### Records for this exercise ###

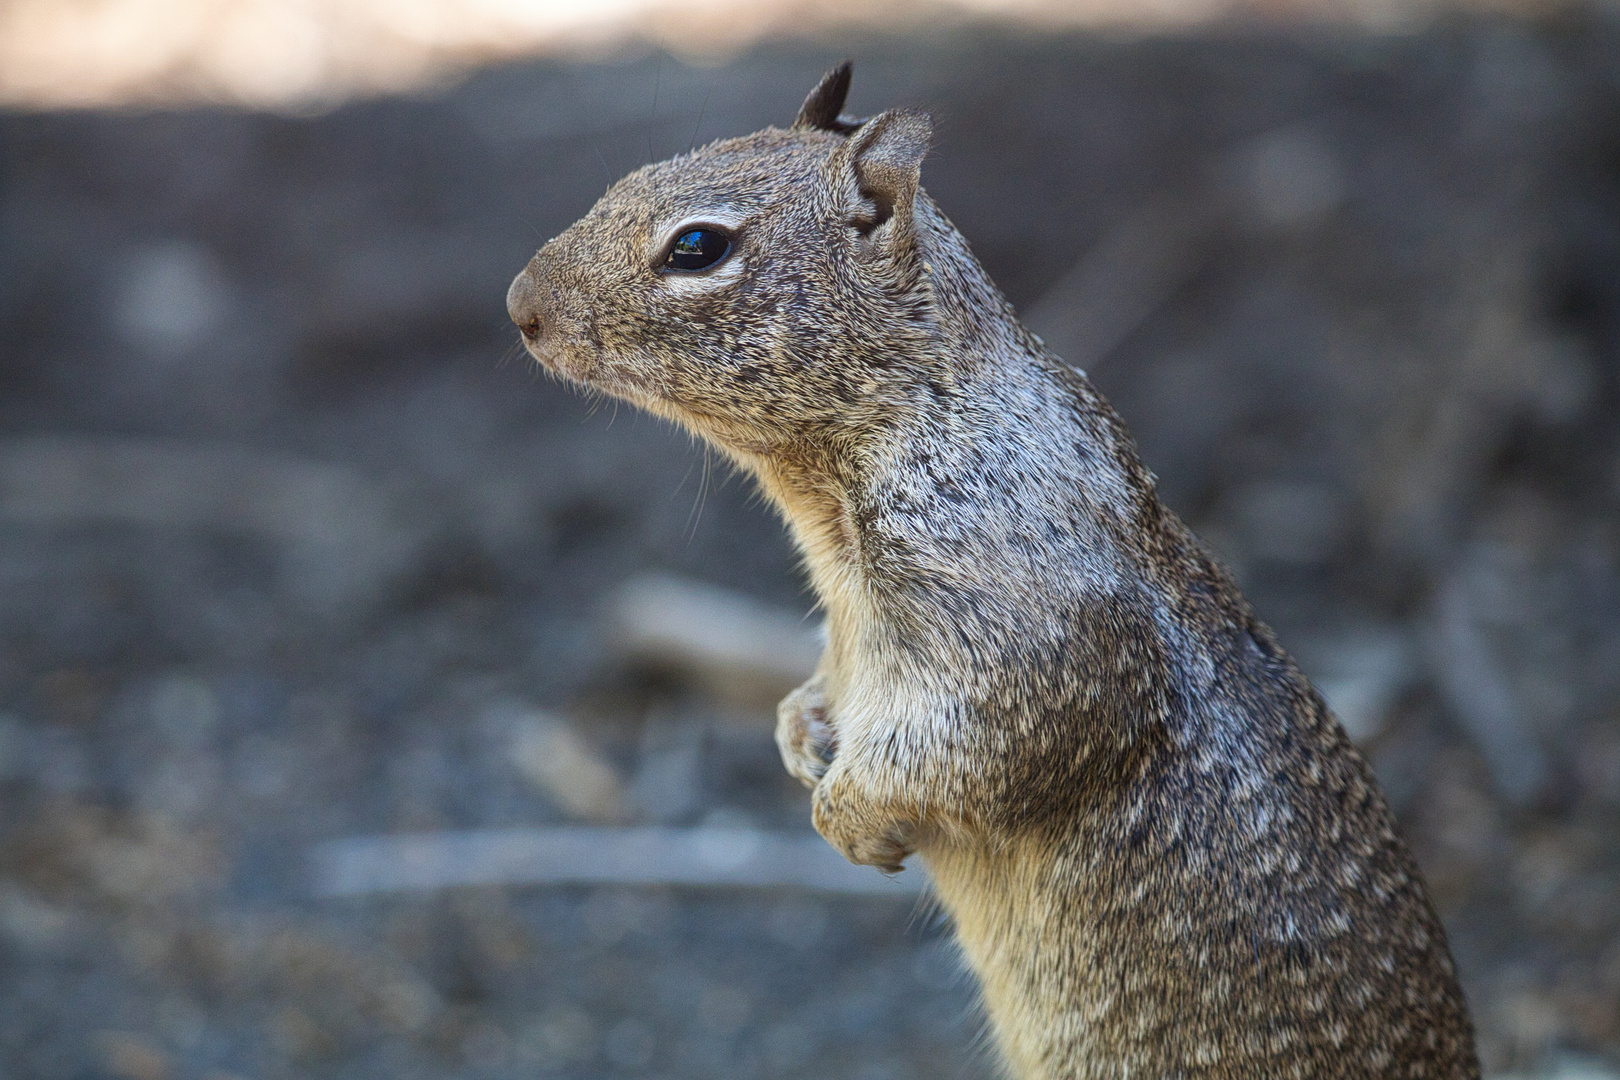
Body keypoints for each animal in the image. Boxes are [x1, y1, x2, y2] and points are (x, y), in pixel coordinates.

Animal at [505, 65, 1483, 1080]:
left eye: (698, 246)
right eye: (633, 175)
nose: (519, 304)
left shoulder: (1023, 631)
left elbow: (979, 744)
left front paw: (846, 811)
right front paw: (799, 729)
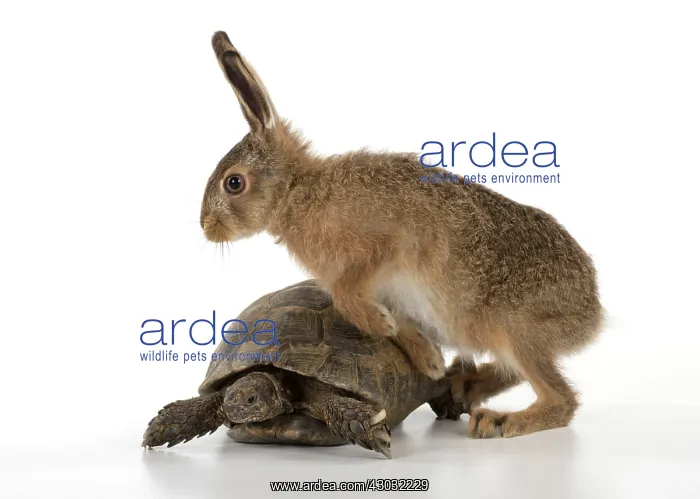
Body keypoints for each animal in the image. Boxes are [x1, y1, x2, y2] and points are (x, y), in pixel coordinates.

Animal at [200, 31, 604, 439]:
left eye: (234, 183)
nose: (206, 228)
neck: (296, 193)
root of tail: (591, 314)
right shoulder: (392, 294)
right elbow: (394, 322)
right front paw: (428, 358)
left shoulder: (391, 246)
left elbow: (348, 293)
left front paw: (386, 327)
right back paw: (462, 385)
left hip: (515, 331)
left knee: (561, 399)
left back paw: (500, 420)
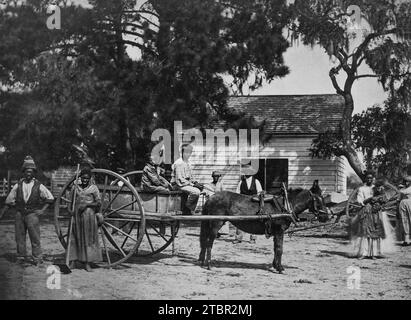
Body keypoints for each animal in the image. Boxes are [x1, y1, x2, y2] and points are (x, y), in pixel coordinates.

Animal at [200, 189, 328, 274]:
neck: (286, 206)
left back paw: (203, 262)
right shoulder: (280, 231)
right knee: (209, 243)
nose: (327, 217)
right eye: (318, 201)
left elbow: (276, 249)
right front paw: (280, 268)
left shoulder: (276, 233)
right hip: (216, 223)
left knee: (205, 242)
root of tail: (211, 198)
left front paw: (275, 266)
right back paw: (209, 264)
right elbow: (280, 249)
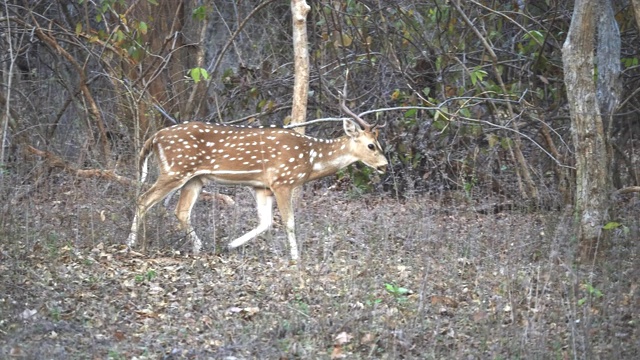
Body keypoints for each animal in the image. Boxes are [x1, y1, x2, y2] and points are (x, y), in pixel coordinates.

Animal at [125, 105, 384, 260]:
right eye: (371, 145)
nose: (384, 165)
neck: (311, 160)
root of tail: (154, 138)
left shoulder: (262, 187)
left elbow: (265, 222)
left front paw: (231, 244)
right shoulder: (282, 180)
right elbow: (289, 222)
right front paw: (296, 258)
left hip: (195, 178)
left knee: (181, 211)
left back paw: (199, 247)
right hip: (175, 169)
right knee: (143, 199)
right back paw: (130, 243)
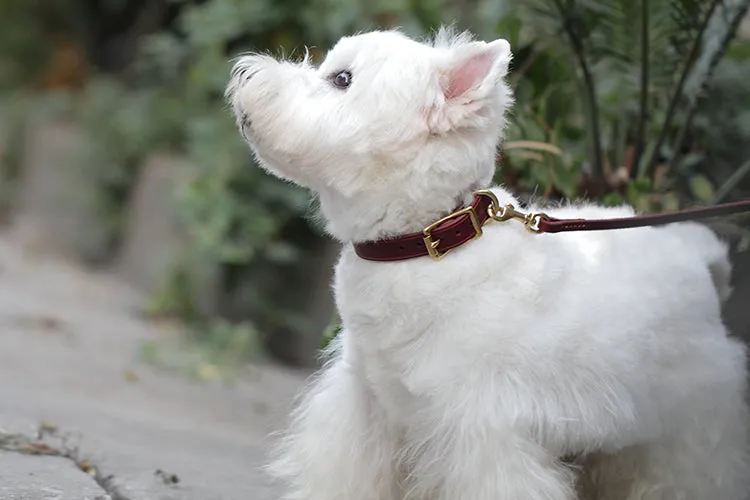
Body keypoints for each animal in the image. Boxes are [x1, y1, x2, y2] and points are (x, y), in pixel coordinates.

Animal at [229, 27, 750, 500]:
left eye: (342, 79)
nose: (245, 72)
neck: (426, 240)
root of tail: (699, 256)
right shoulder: (368, 411)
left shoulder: (483, 433)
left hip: (685, 432)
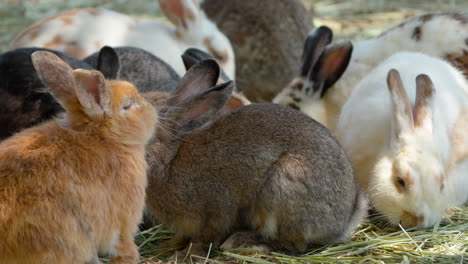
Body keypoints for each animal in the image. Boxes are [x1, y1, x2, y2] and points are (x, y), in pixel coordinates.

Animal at [0, 50, 157, 262]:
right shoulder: (122, 221)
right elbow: (123, 245)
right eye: (127, 106)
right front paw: (131, 257)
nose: (153, 113)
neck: (102, 137)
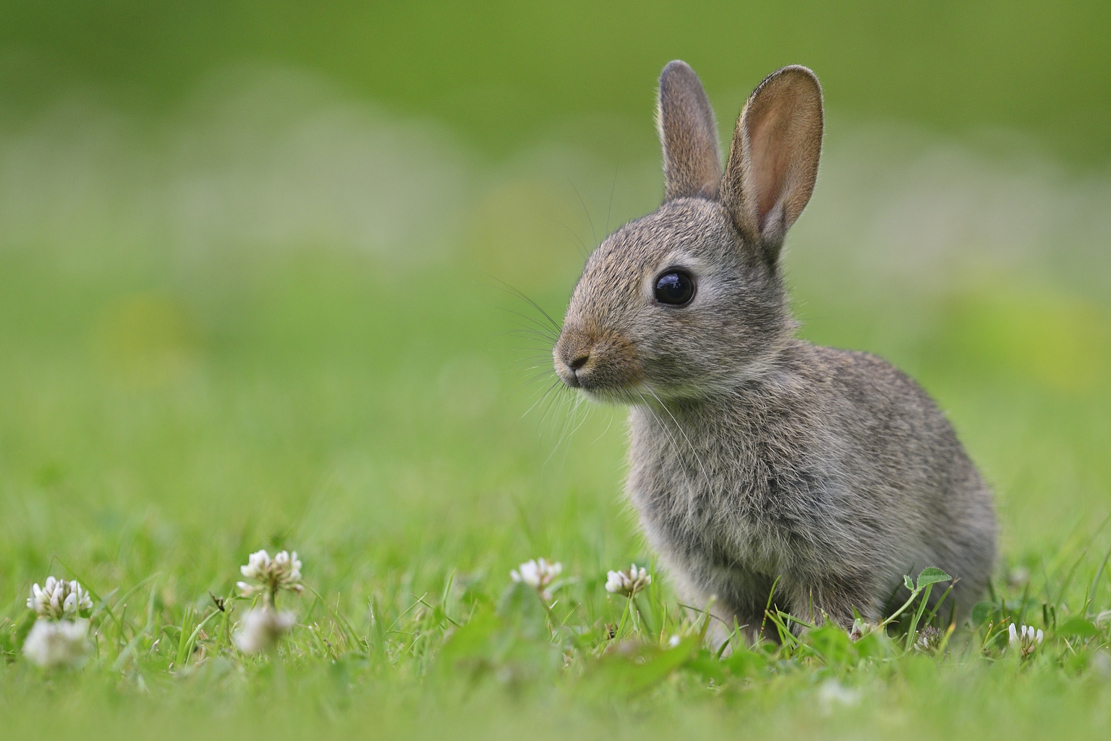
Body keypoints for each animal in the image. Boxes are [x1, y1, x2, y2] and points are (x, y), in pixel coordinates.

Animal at [555, 59, 999, 639]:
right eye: (596, 260)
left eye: (674, 287)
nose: (571, 358)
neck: (726, 387)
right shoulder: (718, 569)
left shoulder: (833, 543)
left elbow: (834, 601)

###

→ **Task requirements**:
All of the data is to be returned exactly, with no pictures included.

→ **Exercise response**:
Body keypoints for each animal in the image. Boxes are [x1, y1, x2, y2] and points are (x, y), in pixel coordinates.

Animal at [505, 65, 1483, 1080]:
left eye: (698, 246)
right eye: (633, 175)
nose: (519, 304)
left shoulder: (1023, 631)
left elbow: (979, 744)
left front paw: (846, 811)
right front paw: (799, 729)
Body keypoints for each animal in the image. Boxes are [x1, y1, x2, y2] and points are (x, y), in pixel coordinates.

Animal at [200, 31, 604, 439]:
left eye: (234, 183)
nose: (206, 228)
neck: (296, 193)
root of tail: (591, 314)
right shoulder: (392, 294)
right elbow: (394, 322)
right front paw: (428, 358)
left shoulder: (391, 246)
left elbow: (348, 293)
left front paw: (386, 327)
right back paw: (462, 385)
left hip: (515, 331)
left knee: (561, 399)
left back paw: (500, 420)
Body keypoints for each animal in the image. Boxes are [x1, y1, x2, y2] and points are (x, y), in pixel coordinates.

Animal at [200, 189, 328, 274]:
neck: (286, 206)
left back paw: (203, 262)
right shoulder: (280, 231)
right knee: (209, 243)
nose: (327, 217)
right eye: (318, 201)
left elbow: (276, 249)
right front paw: (280, 268)
left shoulder: (276, 233)
right hip: (216, 223)
left knee: (205, 242)
root of tail: (211, 198)
left front paw: (275, 266)
right back paw: (209, 264)
right elbow: (280, 249)
Body keypoints for each animal in the image. Boxes are [x1, y1, x2, y2] and points are (x, y), in pixel coordinates.

Animal at [125, 105, 384, 260]:
right eye: (371, 145)
nose: (384, 165)
neck: (311, 160)
root of tail: (154, 138)
left shoulder: (262, 187)
left elbow: (265, 222)
left front paw: (231, 244)
right shoulder: (282, 180)
right elbow: (289, 222)
right front paw: (296, 258)
left hip: (195, 178)
left knee: (181, 211)
left back paw: (199, 247)
right hip: (175, 169)
right knee: (143, 199)
right back paw: (130, 243)
Body keypoints for each animal in the image. Boxes are [x1, y1, x2, y2] and points are (x, y), in pixel coordinates.

Animal at [229, 27, 750, 500]:
left eye: (342, 79)
nose: (245, 72)
neck: (426, 240)
root of tail: (699, 256)
right shoulder: (368, 411)
left shoulder: (483, 433)
left hip: (685, 432)
Body keypoints for each animal in the image. Boxes are [x1, y1, x2, y2] and points are (x, y), in pixel coordinates.

Animal at [0, 50, 157, 262]:
right shoulder: (122, 221)
right elbow: (123, 245)
right eye: (127, 106)
right front paw: (131, 257)
nose: (153, 113)
neck: (102, 137)
Body keypoints for each animal in the image. Boxes are [x1, y1, x2, y2] and points are (x, y), in pixel coordinates.

Animal at [555, 59, 999, 639]:
right eye: (596, 260)
left eye: (674, 287)
nose: (571, 358)
neck: (726, 387)
right shoulder: (718, 569)
left shoulder: (833, 543)
left elbow: (834, 601)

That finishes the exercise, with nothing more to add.